La scorsa estate ho letto un libro che mi ha molto colpito. Ricordo che ne parlavo con chiunque, alla prima occasione. Lo avevo conosciuto perché citato in qualche altro libro.E’ stata una lettura impressionante, ma al contempo consolante. Perché già dal titolo il libro toglie spazio ad ogni rimpianto: Il mondo dopo di noi.
Cercando di tenere a freno il mio cinismo proverò a spiegare perché questo libro è adattissimo a questi giorni ansiogeni e apocalittici. Innanzitutto il suo autore, il giornalista americano Alan Weisman parte da una domanda originale: cosa succederà al mondo quando il genere umano sarà completamente estinto? Non si chiede il perché dell’estinzione degli uomini in quanto non è il fatto importante. Del resto il pianeta ha circa 4 miliardi e mezzo di anni e le prime forme di vita risalgono a meno di 4 miliardi di anni. Quindi ha vissuto tranquillo senza forme di vita per 500 milioni di anni. L’uomo compare circa due milioni e mezzo di anni fa, dopo che centinaia di migliaia di specie animali e vegetali sono comparse e si sono estinte. Dunque mettiamo un punto fermo: in un ipotetico libro della storia del pianeta composto da alcune migliaia di pagine, noi occuperemmo solo poche righe. Insomma, il pianeta può fare tranquillamente a meno di noi.

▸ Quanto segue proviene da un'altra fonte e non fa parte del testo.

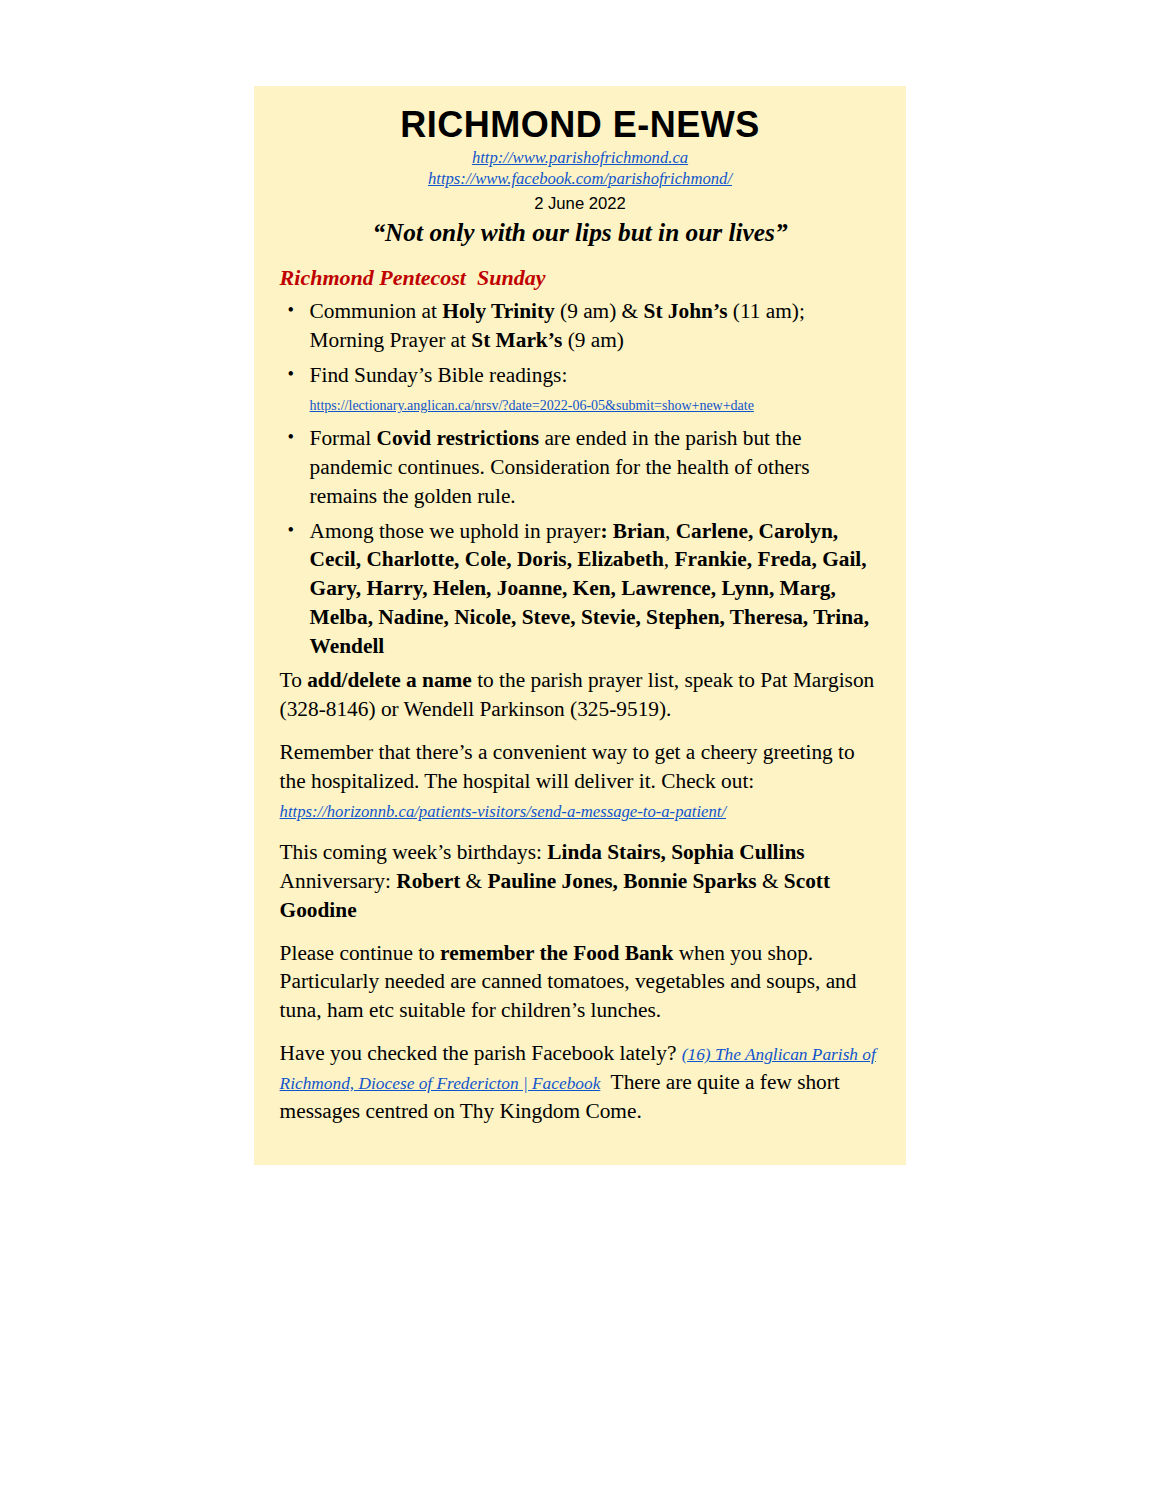RICHMOND E-NEWS
http://www.parishofrichmond.ca
https://www.facebook.com/parishofrichmond/
2 June 2022
“Not only with our lips but in our lives”
Richmond Pentecost Sunday
Communion at Holy Trinity (9 am) & St John’s (11 am); Morning Prayer at St Mark’s (9 am)
Find Sunday’s Bible readings:
https://lectionary.anglican.ca/nrsv/?date=2022-06-05&submit=show+new+date
Formal Covid restrictions are ended in the parish but the pandemic continues. Consideration for the health of others remains the golden rule.
Among those we uphold in prayer: Brian, Carlene, Carolyn, Cecil, Charlotte, Cole, Doris, Elizabeth, Frankie, Freda, Gail, Gary, Harry, Helen, Joanne, Ken, Lawrence, Lynn, Marg, Melba, Nadine, Nicole, Steve, Stevie, Stephen, Theresa, Trina, Wendell
To add/delete a name to the parish prayer list, speak to Pat Margison (328-8146) or Wendell Parkinson (325-9519).
Remember that there’s a convenient way to get a cheery greeting to the hospitalized. The hospital will deliver it. Check out: https://horizonnb.ca/patients-visitors/send-a-message-to-a-patient/
This coming week’s birthdays: Linda Stairs, Sophia Cullins
Anniversary: Robert & Pauline Jones, Bonnie Sparks & Scott Goodine
Please continue to remember the Food Bank when you shop. Particularly needed are canned tomatoes, vegetables and soups, and tuna, ham etc suitable for children’s lunches.
Have you checked the parish Facebook lately? (16) The Anglican Parish of Richmond, Diocese of Fredericton | Facebook There are quite a few short messages centred on Thy Kingdom Come.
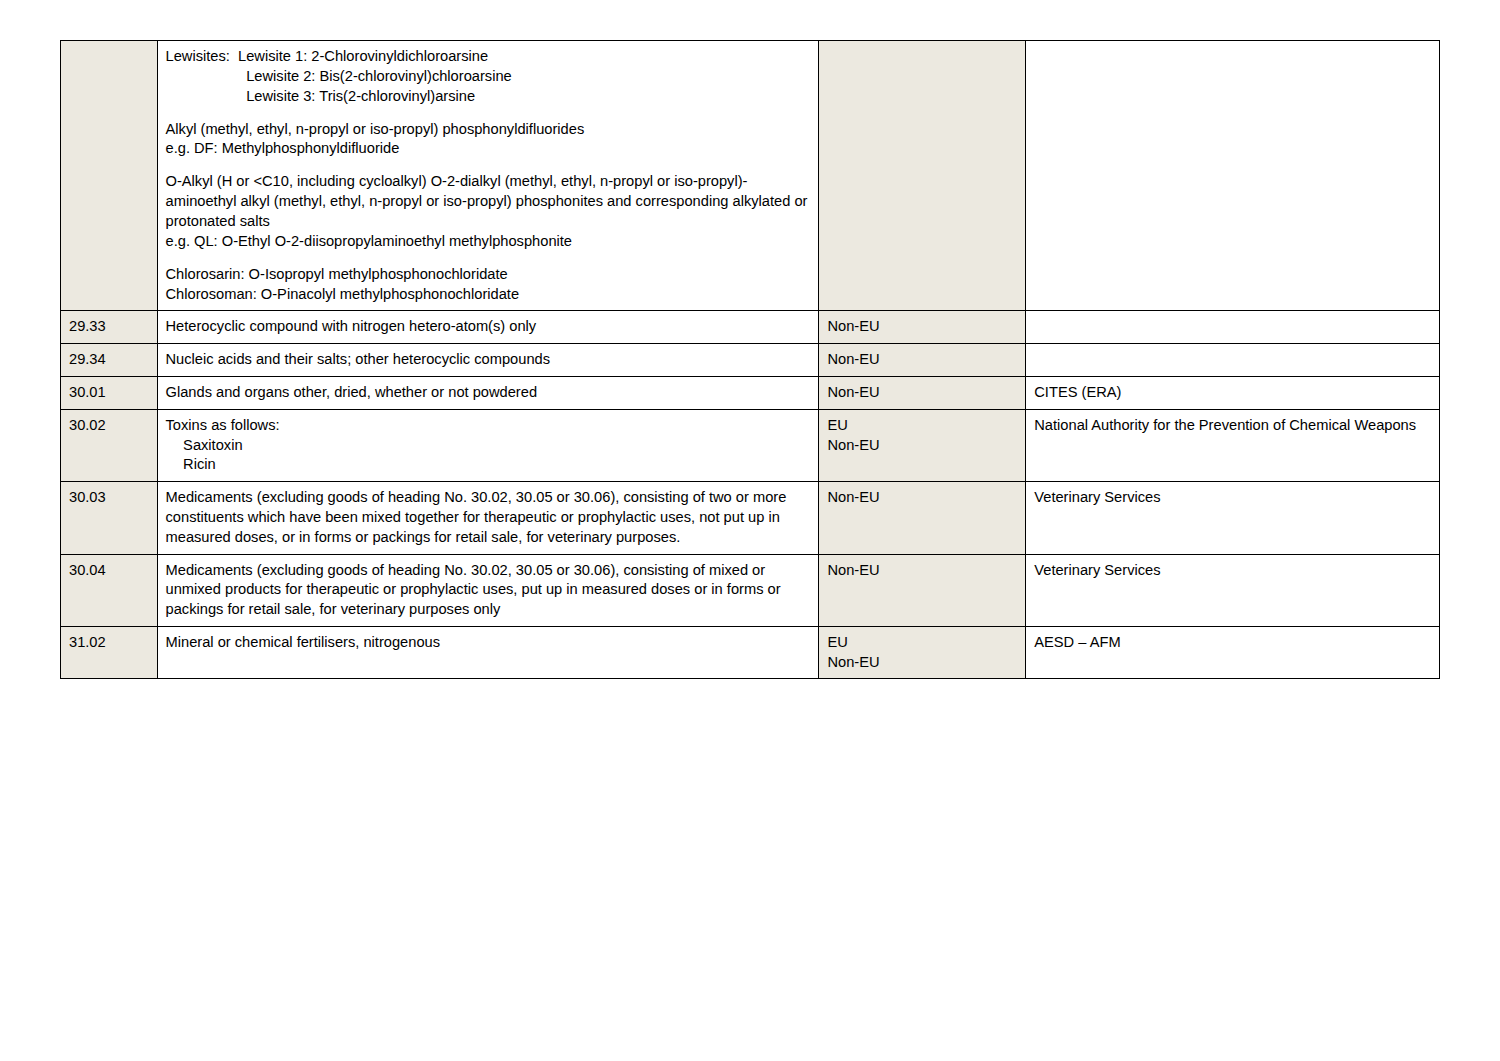| | Lewisites: Lewisite 1: 2-Chlorovinyldichloroarsine Lewisite 2: Bis(2-chlorovinyl)chloroarsine Lewisite 3: Tris(2-chlorovinyl)arsine Alkyl (methyl, ethyl, n-propyl or iso-propyl) phosphonyldifluorides e.g. DF: Methylphosphonyldifluoride O-Alkyl (H or <C10, including cycloalkyl) O-2-dialkyl (methyl, ethyl, n-propyl or iso-propyl)-aminoethyl alkyl (methyl, ethyl, n-propyl or iso-propyl) phosphonites and corresponding alkylated or protonated salts e.g. QL: O-Ethyl O-2-diisopropylaminoethyl methylphosphonite Chlorosarin: O-Isopropyl methylphosphonochloridate Chlorosoman: O-Pinacolyl methylphosphonochloridate | | |
| 29.33 | Heterocyclic compound with nitrogen hetero-atom(s) only | Non-EU | |
| 29.34 | Nucleic acids and their salts; other heterocyclic compounds | Non-EU | |
| 30.01 | Glands and organs other, dried, whether or not powdered | Non-EU | CITES (ERA) |
| 30.02 | Toxins as follows: Saxitoxin Ricin | EU Non-EU | National Authority for the Prevention of Chemical Weapons |
| 30.03 | Medicaments (excluding goods of heading No. 30.02, 30.05 or 30.06), consisting of two or more constituents which have been mixed together for therapeutic or prophylactic uses, not put up in measured doses, or in forms or packings for retail sale, for veterinary purposes. | Non-EU | Veterinary Services |
| 30.04 | Medicaments (excluding goods of heading No. 30.02, 30.05 or 30.06), consisting of mixed or unmixed products for therapeutic or prophylactic uses, put up in measured doses or in forms or packings for retail sale, for veterinary purposes only | Non-EU | Veterinary Services |
| 31.02 | Mineral or chemical fertilisers, nitrogenous | EU Non-EU | AESD – AFM |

Weisman, in maniera molto documentata, prova a ricostruire le conseguenze dell’assenza dell’uomo sul pianeta. Dopo una settimana di disastri, con incendi ed esplosioni nucleari ed un pianeta che toccherebbe il suo apice di inquinamento, via via gli elementi riprenderebbero possesso dei territori: le acque riempirebbero le metropolitane delle grandi città, i grandi canali artificiali sarebbero via via ricoperti dalla terra, le costruzioni umane sarebbero distrutte e seppellite dalla vegetazione in un centinaio di anni e dopo cinquemila anni, un’enormità per noi ma un battito di ciglia per la storia del pianeta, non ci sarebbero più tracce del passaggio dell’uomo.
Del resto, luoghi che possono essere d’esempio esistono già: la Bialowieza Puszcza, l’ultima foresta primordiale che ancora sopravvive tra Polonia e Bielorussia, la striscia di frontiera tra Corea del Nord e Corea del Sud, la zona intorno alla centrale di Chernobyl, in Ucraina. Tutti luoghi liberi dalla presenza dell’uomo, dove la vegetazione ha ripreso possesso del territorio e sono tornate specie animali che si credevano estinte.
Sulla base di questa lettura matùra una certezza, ovvero che il vero virus del pianeta è l’uomo. Il suo approccio avido e arrogante nei confronti della natura ha sempre provocato reazioni, tra le quali non è escluso che a breve la scienza non inserisca anche questo e altri virus che potrebbero colpire il genere umano. L’augurio, flebile per la verità, è che tutto questo ci porti a modificale lo stile di vita planetario e a ricomporre un equilibrio perduto. Sulle cose da fare è già disponibile un’ampia letteratura. Dalla limitazione del consumo di carne (perchè, fisicamente, presto non ci sarà più posto per ospitare tutti gli animali da allevamento necessari ai fabbisogni attuali e futuri), all’abbandono dei carburanti fossili, fino ad una moratoria planetaria di alcune decine di anni sul consumo di suolo per nuove costruzioni.
E infine, perché qualcuno lo dovrà pur dire prima o poi, l’uomo dovrà riflettere seriamente sulla moltiplicazione esponenziale della sua specie: siamo troppi, e se l’umanità non provvederà da se, in barba alla propaganda dei nazionalismi e ai diktat delle religioni, ad avviare un severo controllo delle nascite, provvederà la natura.
Il libro di Alan Weisman ce lo dice chiaramente: la natura, prima o poi, riesce a ristabilire l’equilibrio. E lo può fare anche senza di noi.